Alfredo Gonzalez and son Jahlil. Bronx, NY, 2011.
Alfredo Gonzalez and son Jahlil. Bronx, NY, 2011. Photograph by Zun Lee
Story Summary:
Father Figure counters the persistent myth of the absent Black father by documenting the quiet, daily realities of African American men and their children. In a cultural landscape often fragmented by polarizing narratives, this project rejects statistical distortions in favor of the ordinary.
From 2011 to 2018, Zun Lee immersed himself in various families across the United States and Canada to witness and document routine, unglamorous moments - braiding hair, navigating bedtime, playing in parks, and comforting toddlers. Building these close-knit, trusted relationships helped Lee reclaim his personal experience with paternal absence and presence.

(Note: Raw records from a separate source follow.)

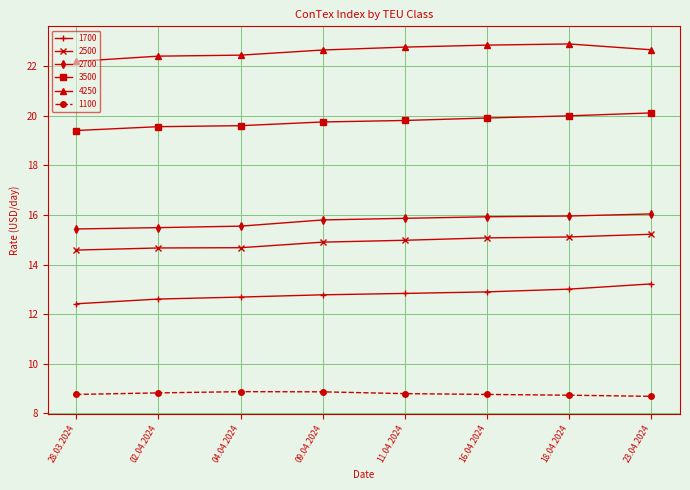

True or false: 3500 and 1100 intersect in this chart.

False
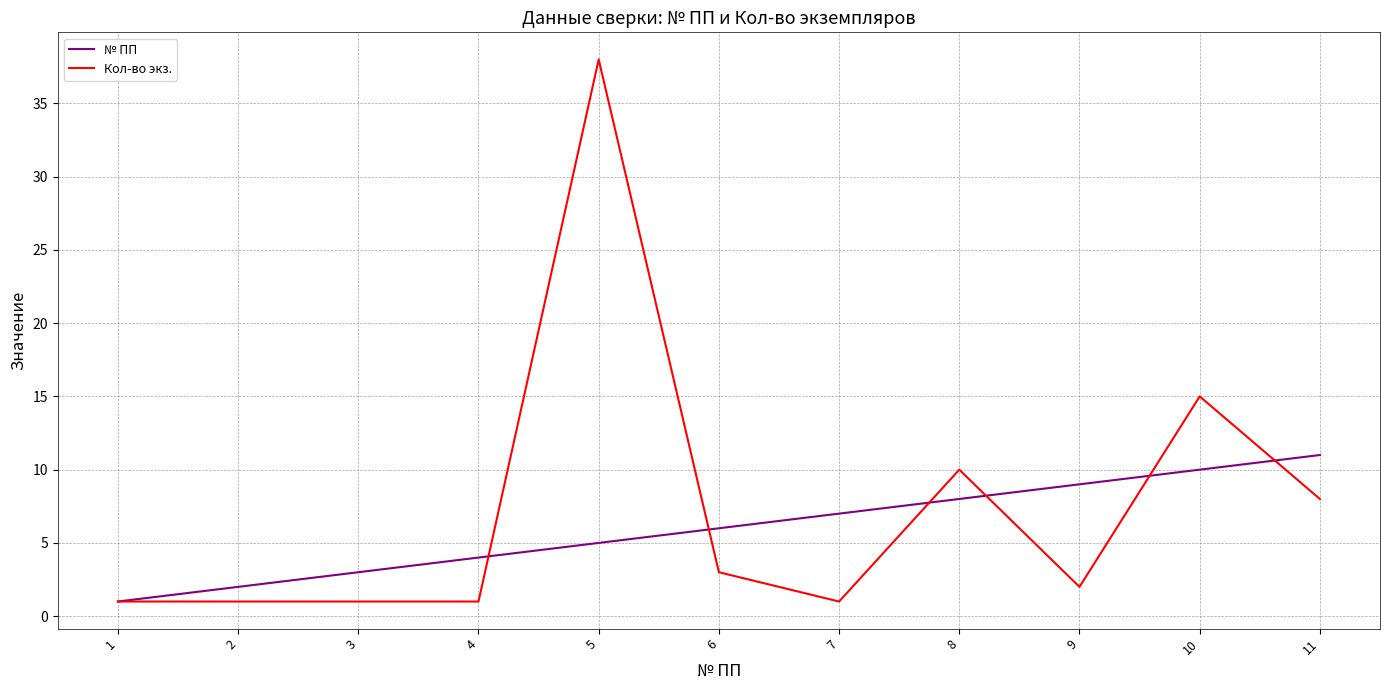

How many lines are shown in the chart?

2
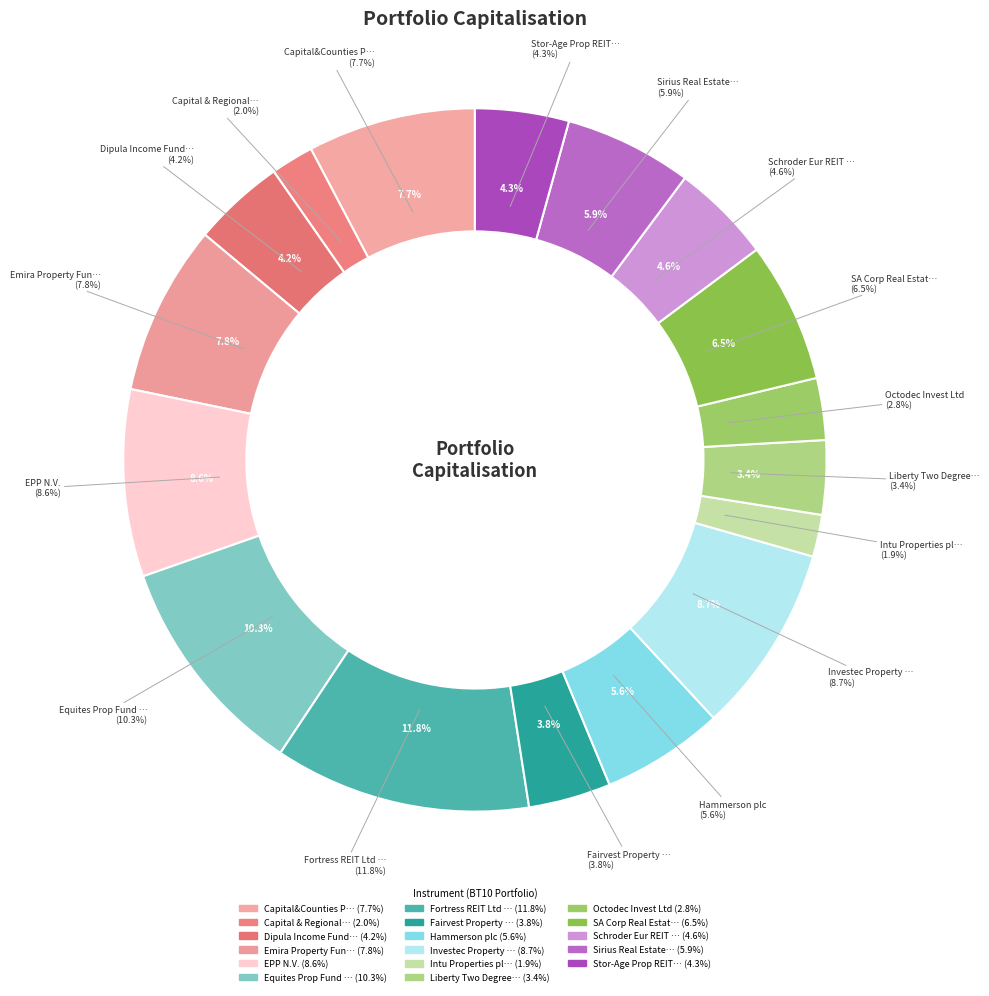

Combined, what portion of the pie is Intu Properties plc and Investec Property Fund Ltd?

10.6%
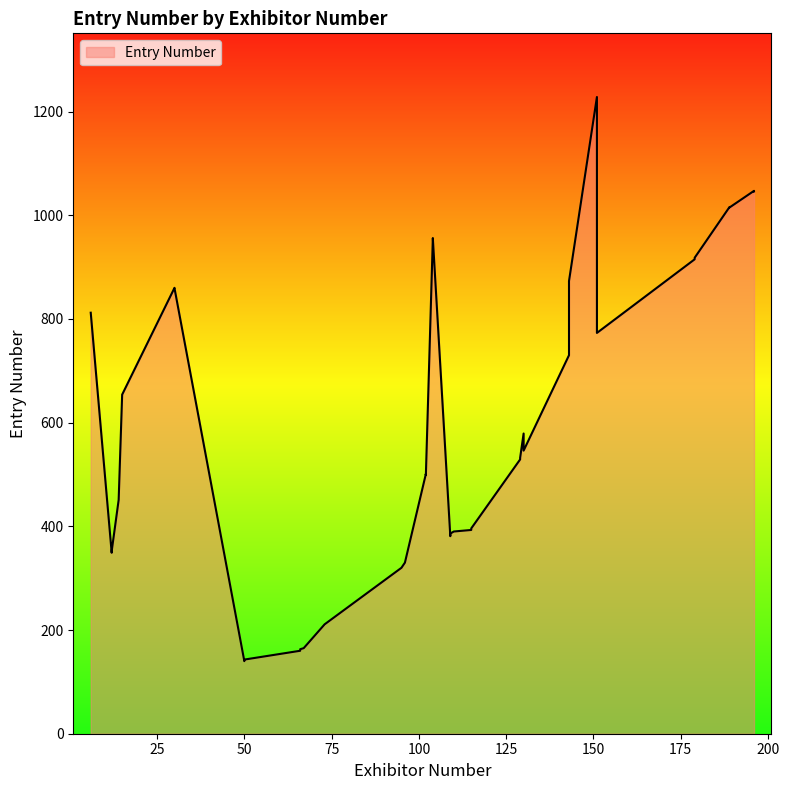

Which has a higher value, 115 or 179?

179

Collectively, the work reframes a conversation around Black fatherhood that remains trapped in reductive tropes and social media memes. The images do not romanticize or overcompensate. Instead, they focus on the texture of the everyday, stripping away decades of media bias through steady, lived representation. By centering the unremarkable yet vital labor of daily caregiving, the work resists the divisive rhetoric that weaponizes family structures to alienate communities. It anchors the exhibition's themes not in political abstraction, but in the tangible spaces of American household life.